--- RECORDS PROVIDED Enclosed Below ---
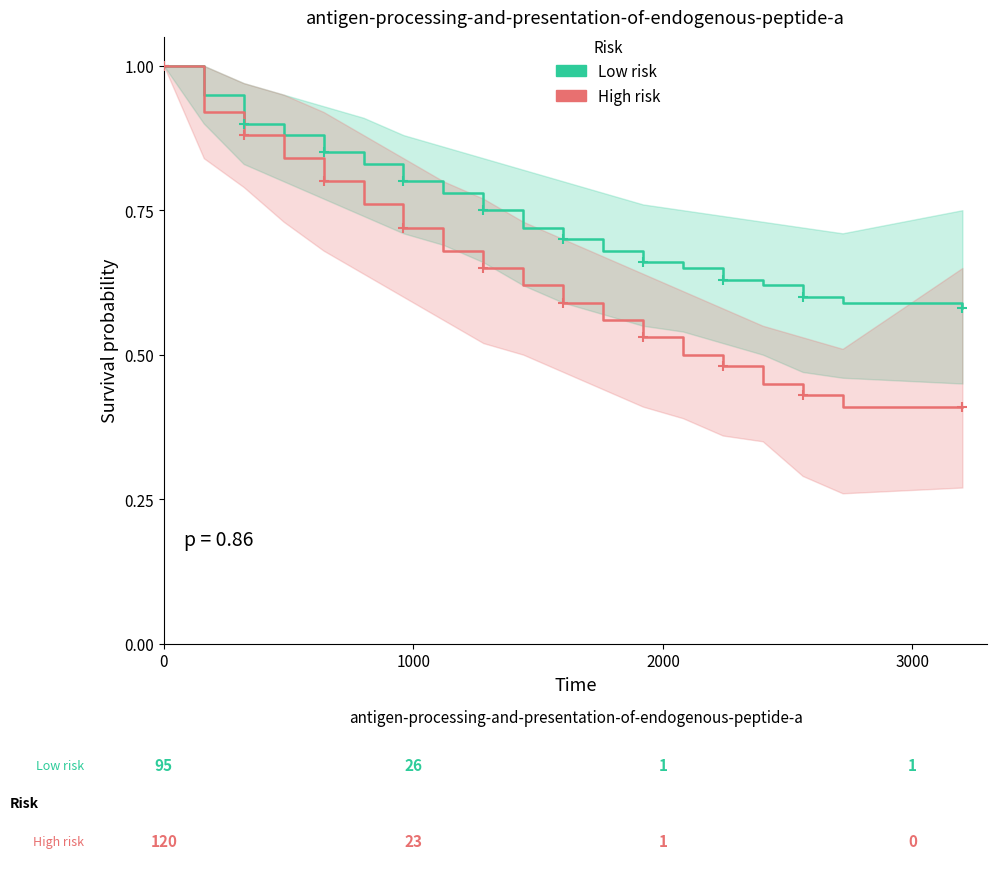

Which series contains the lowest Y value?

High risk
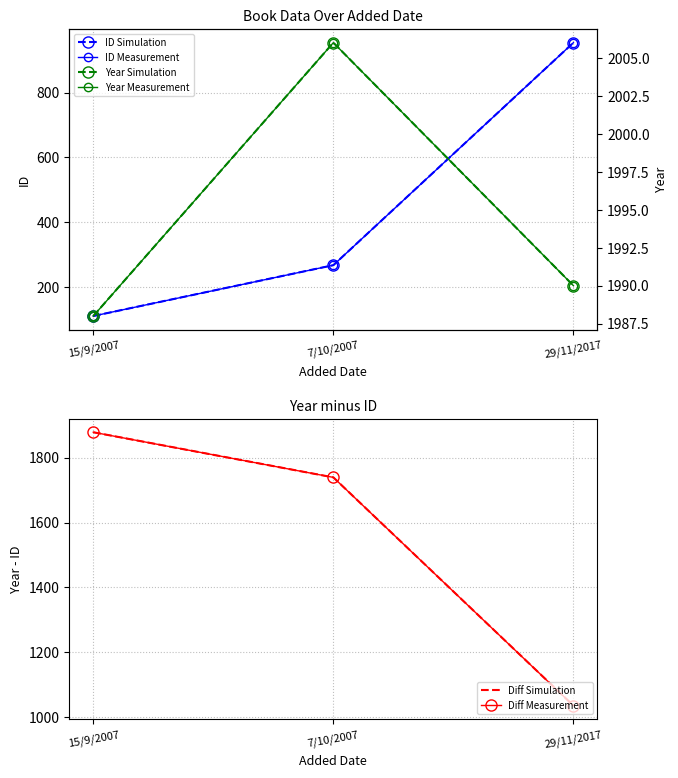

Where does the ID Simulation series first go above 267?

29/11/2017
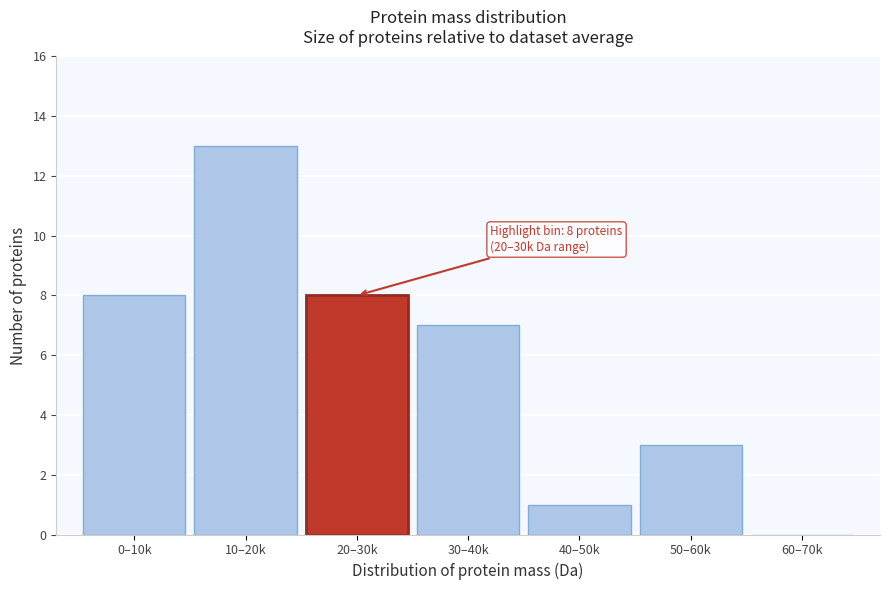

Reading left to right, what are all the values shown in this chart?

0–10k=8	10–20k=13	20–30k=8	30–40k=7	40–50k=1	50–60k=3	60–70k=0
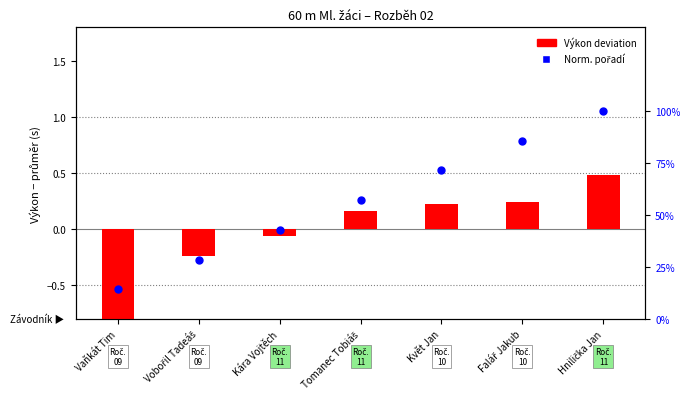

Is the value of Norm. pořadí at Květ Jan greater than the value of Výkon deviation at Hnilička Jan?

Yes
--- End of Enclosed RECORDS PROVIDED ---
--- RECORDS PROVIDED Enclosed Below ---
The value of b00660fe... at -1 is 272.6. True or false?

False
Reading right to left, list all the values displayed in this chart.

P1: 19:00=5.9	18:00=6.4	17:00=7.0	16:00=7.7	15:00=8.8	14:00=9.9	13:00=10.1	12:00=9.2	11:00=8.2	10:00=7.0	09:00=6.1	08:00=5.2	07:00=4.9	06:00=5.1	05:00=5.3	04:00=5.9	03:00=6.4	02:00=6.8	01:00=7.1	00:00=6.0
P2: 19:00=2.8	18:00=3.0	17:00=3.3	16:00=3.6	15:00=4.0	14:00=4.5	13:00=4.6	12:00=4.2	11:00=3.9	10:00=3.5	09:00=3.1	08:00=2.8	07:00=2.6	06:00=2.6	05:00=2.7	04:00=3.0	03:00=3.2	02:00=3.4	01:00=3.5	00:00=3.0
--- End of Enclosed RECORDS PROVIDED ---
--- RECORDS PROVIDED Enclosed Below ---
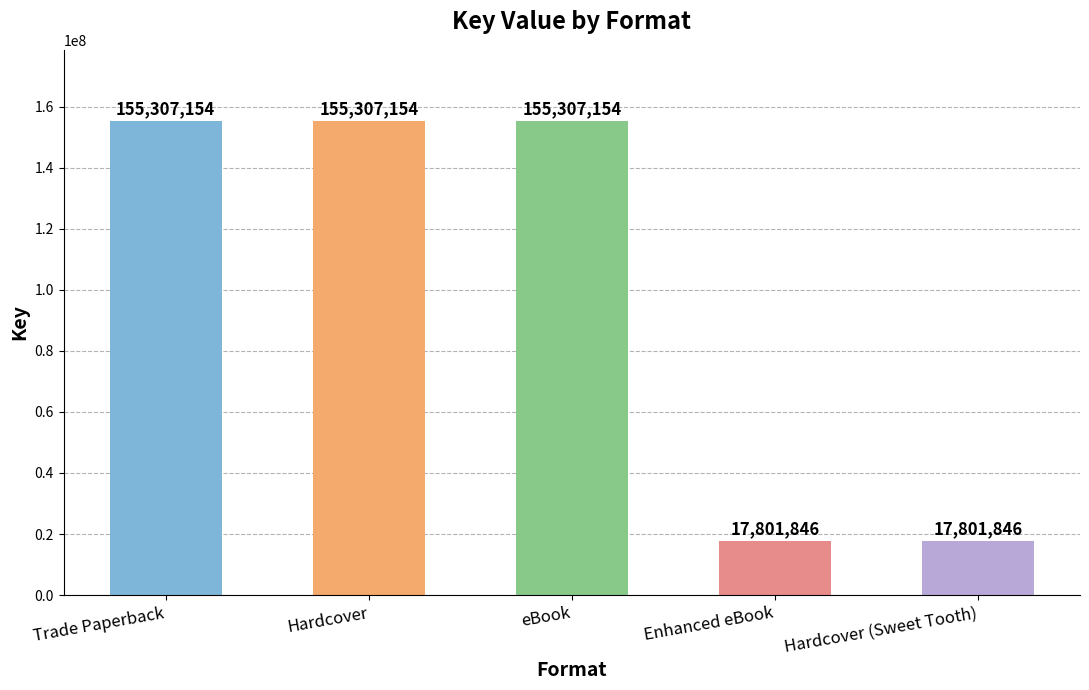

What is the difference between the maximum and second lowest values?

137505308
--- End of Enclosed RECORDS PROVIDED ---
*TASK STATEMENT:*
Give the stretch from the line containing "The value of b00660fe..." through the line containing "Reading right to" as a numbered list, leaving out blank lines.

*ANSWER:*
1. The value of b00660fe... at -1 is 272.6. True or false?
2. False
3. Reading right to left, list all the values displayed in this chart.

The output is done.